Ajaran-Ajaran Presiden
Sifat Ganda Manusia


Bab 2

Sifat Ganda Manusia

Pertanyaannya, adalah: Manakah yang akan memberi hidup yang lebih berkelimpahan—memanjakan tubuh jasmani kita atau mengembangkan kerohanian kita? Bukankah itu masalah yang sebenarnya?1

Pendahuluan

Dalam sebuah ceramah konferensi umum tahun 1949, Presiden McKay menceritakan kisah berikut:

“Ada sebuah kisah lama … yang menceritakan tentang pengalaman seorang seniman besar yang diberi tugas melukis dinding katedral di kota Sisilia. Tema lukisannya adalah kehidupan Kristus. Selama beberapa tahun seniman itu bekerja dengan tekun, dan akhirnya lukisan itu pun selesai kecuali untuk dua sosok yang amat penting, Kristus Kecil dan Yudas Iskariot. Dia mencari model ke sana ke mari untuk dua sosok tersebut.

‘Suatu hari ketika berjalan menyusuri bagian tua kota itu dia melihat beberapa anak sedang bermain di jalanan. Di antara mereka ada seorang anak lelaki berusia dua belas tahun yang wajahnya menyentuh hati si pelukis. Itu wajah seorang malaikat—wajah yang amat dekil, barangkali, tetapi wajah itulah yang dia perlukan.

Seniman itu membawa anak tersebut pulang bersamanya, dari hari ke hari anak lelaki itu duduk dengan sabar sampai wajah Kristus Kecil terselesaikan.

Namun pelukis itu gagal menemukan seorang model untuk Yudas. Selama bertahun-tahun, dihantui rasa takut kalau karyanya akan terbengkalai, dia melanjutkan pencariannya.

Suatu siang, di sebuah penginapan, pelukis itu melihat sosok kurus kering berpakaian compang-camping berjalan gontai melintas di depan pintu dan jatuh ke lantai, sambil meminta segelas bir. Pelukis itu mengangkatnya dan memandang wajahnya yang menatap kepadanya. Wajah itu seolah mengungkapkan tanda-tanda setiap dosa manusia.

”Ikutlah bersama saya,” kata pelukis itu, “Saya akan memberimu anggur, makanan, serta pakaian.”

Akhirnya dialah yang menjadi model untuk Yudas. Selama beberapa hari dan malam pelukis tersebut bekerja keras untuk menyelesaikan karyanya.

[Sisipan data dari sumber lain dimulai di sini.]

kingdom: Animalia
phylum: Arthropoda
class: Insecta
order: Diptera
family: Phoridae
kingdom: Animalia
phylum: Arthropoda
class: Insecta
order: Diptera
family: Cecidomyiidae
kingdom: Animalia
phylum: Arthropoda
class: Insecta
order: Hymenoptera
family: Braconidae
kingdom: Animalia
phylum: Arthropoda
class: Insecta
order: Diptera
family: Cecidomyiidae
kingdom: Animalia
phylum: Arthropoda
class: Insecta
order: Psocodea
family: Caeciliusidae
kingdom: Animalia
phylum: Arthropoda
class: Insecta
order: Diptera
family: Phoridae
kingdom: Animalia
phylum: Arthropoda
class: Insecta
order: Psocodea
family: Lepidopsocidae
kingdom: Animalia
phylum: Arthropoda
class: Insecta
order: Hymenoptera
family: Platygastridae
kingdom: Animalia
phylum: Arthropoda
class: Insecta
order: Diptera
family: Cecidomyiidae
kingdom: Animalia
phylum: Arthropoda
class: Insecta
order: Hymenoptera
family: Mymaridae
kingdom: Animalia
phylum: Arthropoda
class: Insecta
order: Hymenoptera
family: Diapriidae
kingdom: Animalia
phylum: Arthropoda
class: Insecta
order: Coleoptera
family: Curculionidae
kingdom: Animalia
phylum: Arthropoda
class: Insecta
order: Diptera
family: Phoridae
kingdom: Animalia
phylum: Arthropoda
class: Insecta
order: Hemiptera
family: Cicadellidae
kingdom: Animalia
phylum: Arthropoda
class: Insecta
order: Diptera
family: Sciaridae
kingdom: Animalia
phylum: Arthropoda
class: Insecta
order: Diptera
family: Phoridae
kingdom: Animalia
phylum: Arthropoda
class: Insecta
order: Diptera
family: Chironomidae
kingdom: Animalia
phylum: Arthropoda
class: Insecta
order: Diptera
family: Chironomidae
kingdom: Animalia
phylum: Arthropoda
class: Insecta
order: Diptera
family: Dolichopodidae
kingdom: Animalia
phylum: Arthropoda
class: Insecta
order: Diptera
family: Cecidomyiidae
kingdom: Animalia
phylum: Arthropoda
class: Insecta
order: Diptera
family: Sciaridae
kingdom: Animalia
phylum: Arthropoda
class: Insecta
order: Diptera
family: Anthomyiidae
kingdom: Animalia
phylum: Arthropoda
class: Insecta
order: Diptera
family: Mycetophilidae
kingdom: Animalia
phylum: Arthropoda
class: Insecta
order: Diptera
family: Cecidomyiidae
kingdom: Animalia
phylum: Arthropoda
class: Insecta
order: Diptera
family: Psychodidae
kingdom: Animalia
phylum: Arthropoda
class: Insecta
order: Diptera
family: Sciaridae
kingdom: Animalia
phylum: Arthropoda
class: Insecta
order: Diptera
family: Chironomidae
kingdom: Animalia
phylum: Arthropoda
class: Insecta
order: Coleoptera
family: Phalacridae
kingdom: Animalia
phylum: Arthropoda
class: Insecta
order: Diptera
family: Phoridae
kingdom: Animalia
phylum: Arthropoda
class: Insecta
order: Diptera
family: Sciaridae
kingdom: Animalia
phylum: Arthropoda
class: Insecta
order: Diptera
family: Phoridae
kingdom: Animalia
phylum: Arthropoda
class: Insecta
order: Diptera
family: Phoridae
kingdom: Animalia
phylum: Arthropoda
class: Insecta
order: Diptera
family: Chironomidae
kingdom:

Sementara pekerjaan terus berlangsung, suatu perubahaan terlihat pada diri si model. Suatu kecemasan yang tidak lazim menggantikan ketenangan, dan sorot matanya memerah penuh ketakutan dalam lukisan itu memang mirip keadaan dirinya. Suatu hari, karena merasakan sikap yang janggal dari modelnya, si pelukis menghentikan sejenak pekerjaannya, dan mengatakan, “Nak, saya ingin menolongmu. Apa masalahmu?”

Model itu menangis dan menutupi wajahnya dengan tangannya. Setelah beberapa saat lamanya dia mengangkat wajahnya sambil menatap wajah tua si pelukis.

“Apakah Anda tidak ingat saya? Bertahun-tahun yang lalu sayalah model Anda untuk Kristus Kecil!””

Setelah menceritakan kisah itu, Presiden McKay mengatakan, “Kisah itu mungkin saja fakta atau fiksi, tetapi pelajaran yang diajarkannya benar dalam kehidupan. Orang yang ceroboh itu telah membuat pilihan yang salah semasa mudanya, dan dalam usaha memuaskan hawa nafsunya terperosok dalam lumpur dosa.”2

Ajaran-ajaran David O. McKay

Kita masing-masing memiliki dua sifat yang berbeda: jasmani dan rohani.

Manusia adalah makhluk ganda, dan kehidupannya adalah rencana Allah. Itu adalah kenyataan mendasar yang harus diingat. Manusia mempunyai tubuh jasmani dari daging dan tubuh rohani. Dalam mengungkapkan kenyataan ini tulisan suci sangat jelas:

“Maka para Allah membentuk manusia dari debu tanah, dan mengambil nyawanya (yaitu nyawa manusia itu) dan menaruhnya kepadanya dan meniupkan ke dalam lubang hidungnya napas kehidupan, dan manusia itu menjadi jiwa yang hidup” [Abraham 5:7].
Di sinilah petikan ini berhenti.